You may have read tweets or short blog posts about an article in this week's New Yorker on the Senate. "The Empty Chamber" by George Packer is available full-text online. It is a LONG article. I read it in print on the train (pp. 38-51) and it took a few days to get through all of it.
It is an illuminating look at the increasing gridlock in the Senate, not for the faint-hearted or the naive. Nonetheless, I tend to think we get the government we vote for and if people really let their elected officials know that they wanted less ideological filibustering and more cooperation that is what we would see. Feel free to color me cynical.
There were a few passages I particularly noted. This one was extremely jarring:
Bloggers carry so much influence that many senators have a young press aide dedicated to the care and feeding of online media (p. 42).
Please take note that they must be talking about the big national blogs.
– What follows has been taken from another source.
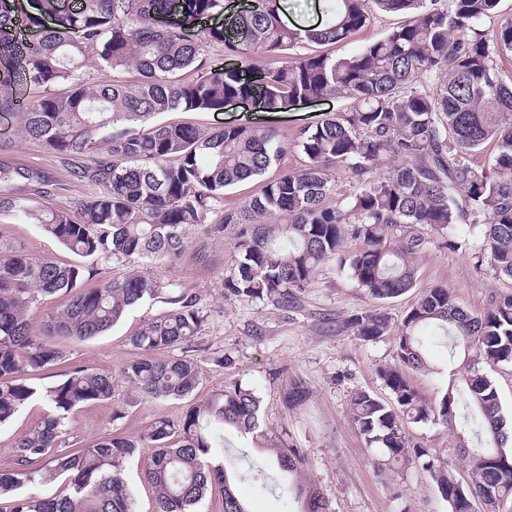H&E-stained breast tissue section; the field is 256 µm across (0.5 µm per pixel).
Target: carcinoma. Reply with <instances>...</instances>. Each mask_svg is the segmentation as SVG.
<instances>
[{"instance_id": "carcinoma-1", "label": "carcinoma", "mask_w": 512, "mask_h": 512, "mask_svg": "<svg viewBox=\"0 0 512 512\" xmlns=\"http://www.w3.org/2000/svg\"><path fill=\"white\" fill-rule=\"evenodd\" d=\"M281 2L253 0L246 13L226 16L224 0H37L31 12L0 0V111L18 114L24 137L64 156L72 179L102 188L74 213L36 209L13 188L52 186L45 171L0 162V214L36 224L75 256L93 259L61 264L0 250V425L35 398L49 407L16 441L13 468L0 471V512H134L123 473L139 453L136 441L114 434L78 452L64 447L69 414L110 399L112 376L75 367L45 389L23 378L64 359L54 343L32 333L28 313L42 298L64 300L43 322L47 335L81 341L106 332L142 301L166 296L170 308L132 337L139 354L123 377L151 398L181 399L199 385L191 360L157 356L200 334L198 296L138 272L105 278L103 267L173 262L193 235H218L234 224L227 295L286 309L314 270L336 258L357 287L385 301L415 285V259L430 243L418 228L454 249L456 230L466 224L481 229L495 273L512 279V78L503 80L498 68L501 56L512 53V19L500 17V0H334L329 18L312 29L283 24ZM375 9L410 18L358 52L300 53L351 42ZM211 15L223 22L191 38L188 32ZM211 45L241 65L211 63ZM91 59L100 69L132 68L137 79L93 83L84 71ZM190 72L196 77L185 78ZM337 95L349 107L302 134L301 168L233 207L224 206L225 191L277 163L286 151L278 135L246 125L203 130L159 120L169 112H222L231 99L276 113ZM489 141L497 148L492 162L475 163ZM340 166L356 188L332 201ZM349 239L358 247L347 253ZM347 325L362 341L393 335L398 343L399 365L379 371L391 401L366 391L351 399L352 421L366 442L391 463H417L428 451L410 441L408 425L435 421L455 432L468 414L483 440L469 455V480L457 481L446 466L425 469L448 512H473L476 499L487 512H512V467L501 466L512 464V425L478 368L512 365V292L472 313L448 288L435 286L399 322L373 309L352 315ZM428 326L447 328L453 350L473 354L460 380L433 402L408 376L426 369L420 331ZM261 424L260 397L240 384L190 406L176 425L154 421L143 478L154 488L155 512H195L216 488L223 512H248L214 428L253 434ZM177 432L182 440L172 447ZM301 463L296 450L276 453L283 474ZM57 480L67 495L23 492ZM299 494L303 512H327L317 488Z\"/></svg>"}]
</instances>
I can absolutely assure you that out here on the long tail of local / regional political blogging there are no aides dedicated to our care and feeding. The Huffington Post maybe, Above Average Jane, no.
On the same page we read:
Dodd, who came to the Senate in 1981 and will leave next January told me, "I used to have eleven Connecticut newspaper reporters who covered me on a daily basis. I don't have one today, and haven't had one in a number of years. Instead, D.C. publications only see me through the prism of conflict."
There may be a correlation between those two quotes and, if so, we are not the better for it. In general, bloggers are not reporters and blogs are not newspapers.
The articles goes into a lot of depth on how the Senate operates (or doesn't). It is not a quick read but it is an informative read.